Entries from a collection
○ ○ ○ ○

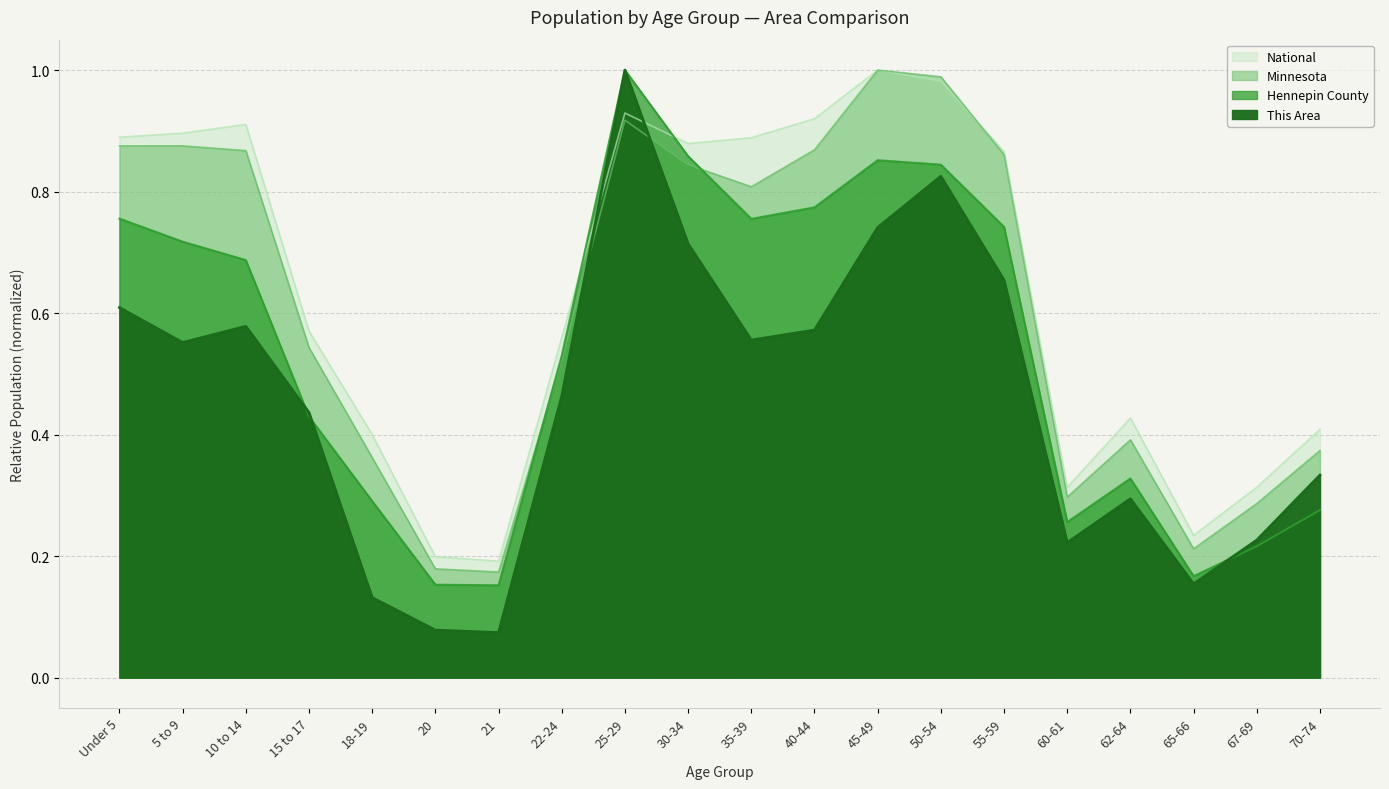

What is the difference between the maximum and second lowest values in the This Area series?

0.9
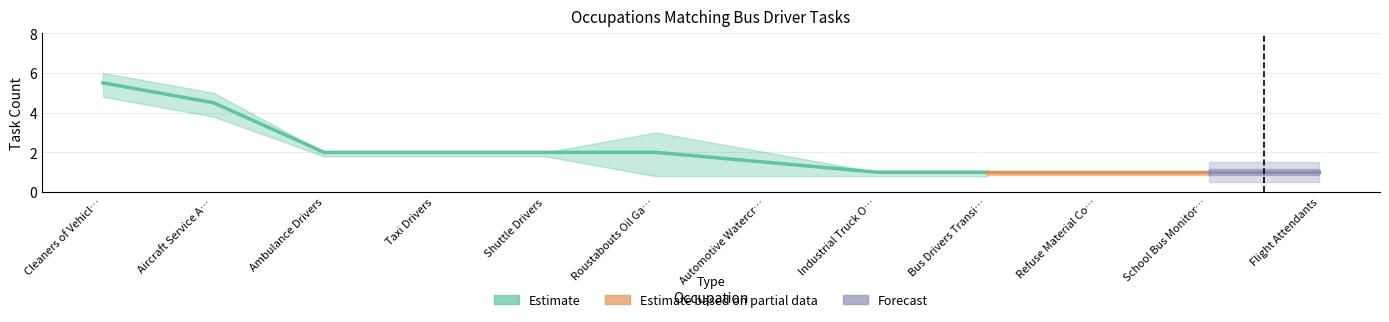

Is it true that Closely Related Tasks equals 7 at Cleaners of Vehicles and Equipment?

False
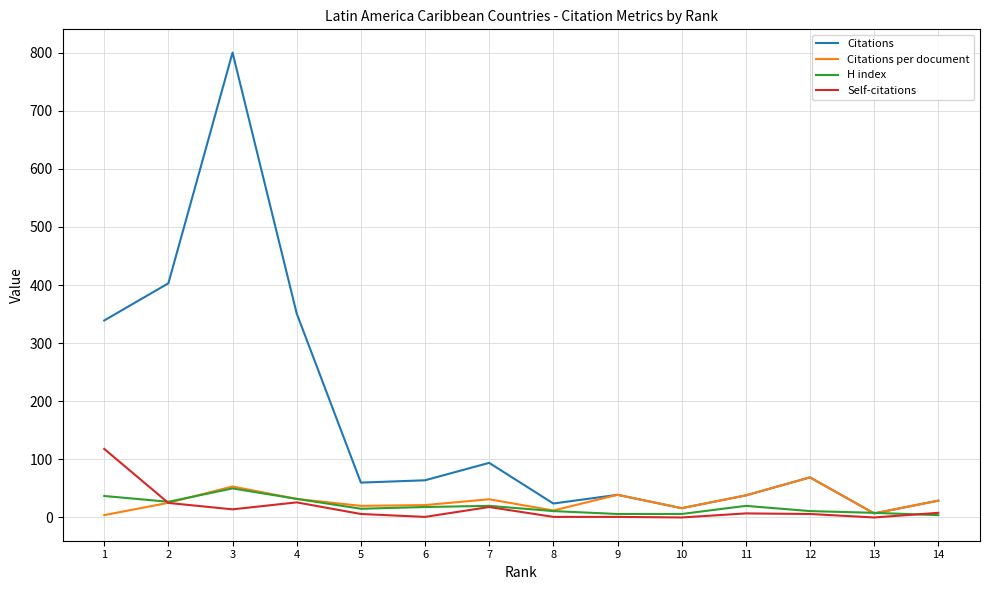

What value does the Citations per document series have at 5?

20.0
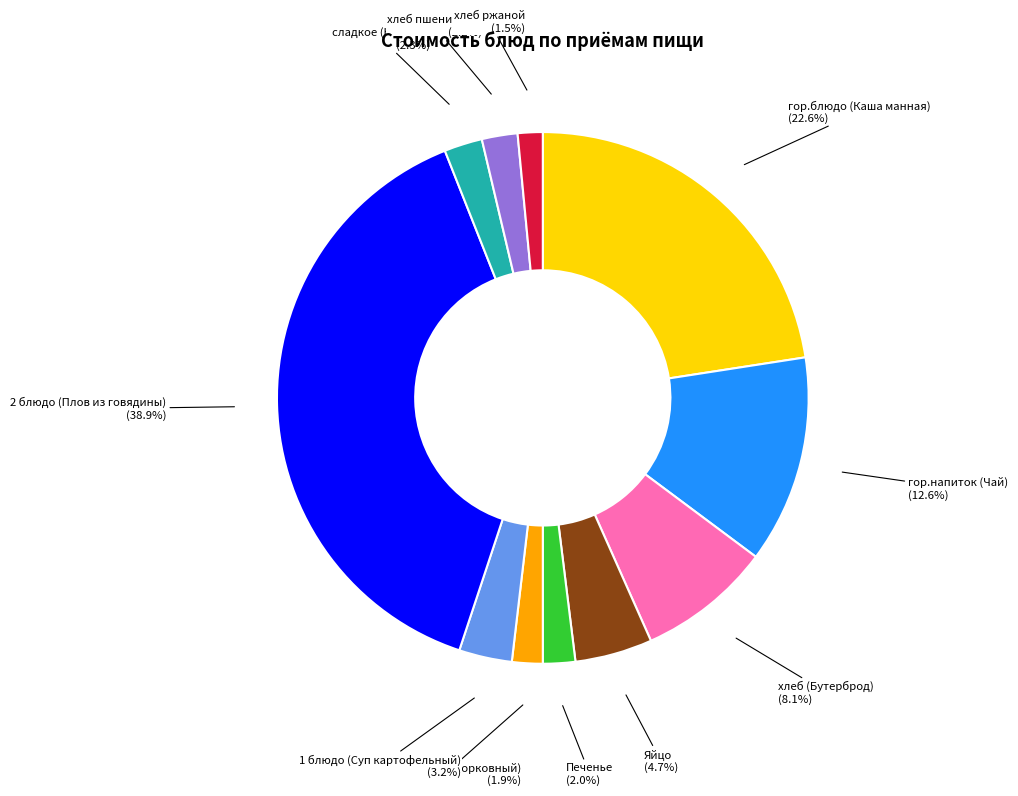

How much of the chart is everything except закуска (Салат морковный)?

98.1%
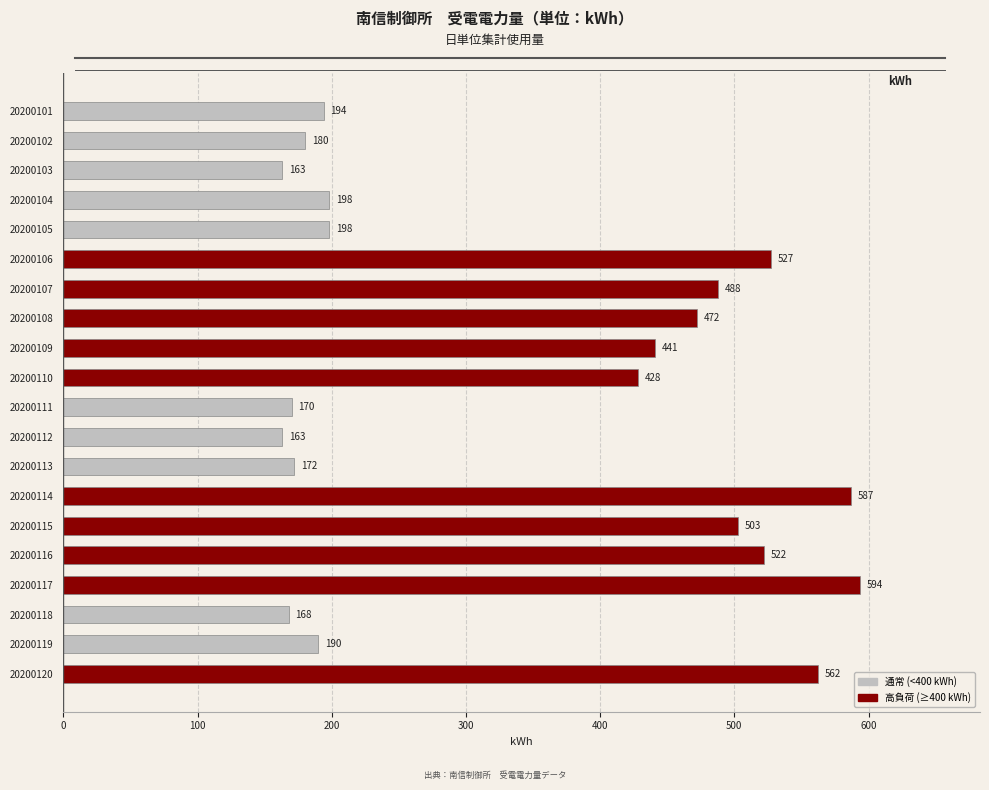

The chart shows a value of 291 at 20200119. True or false?

False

○ ○ ○ ○

◆ **Exercise details**: Transcribe all of the entries above word for word, omitting the pictures.

◆ **Written solution**:
What is the difference between the maximum and second lowest values in the This Area series?

0.9

Is it true that Closely Related Tasks equals 7 at Cleaners of Vehicles and Equipment?

False

What value does the Citations per document series have at 5?

20.0

How much of the chart is everything except закуска (Салат морковный)?

98.1%

The chart shows a value of 291 at 20200119. True or false?

False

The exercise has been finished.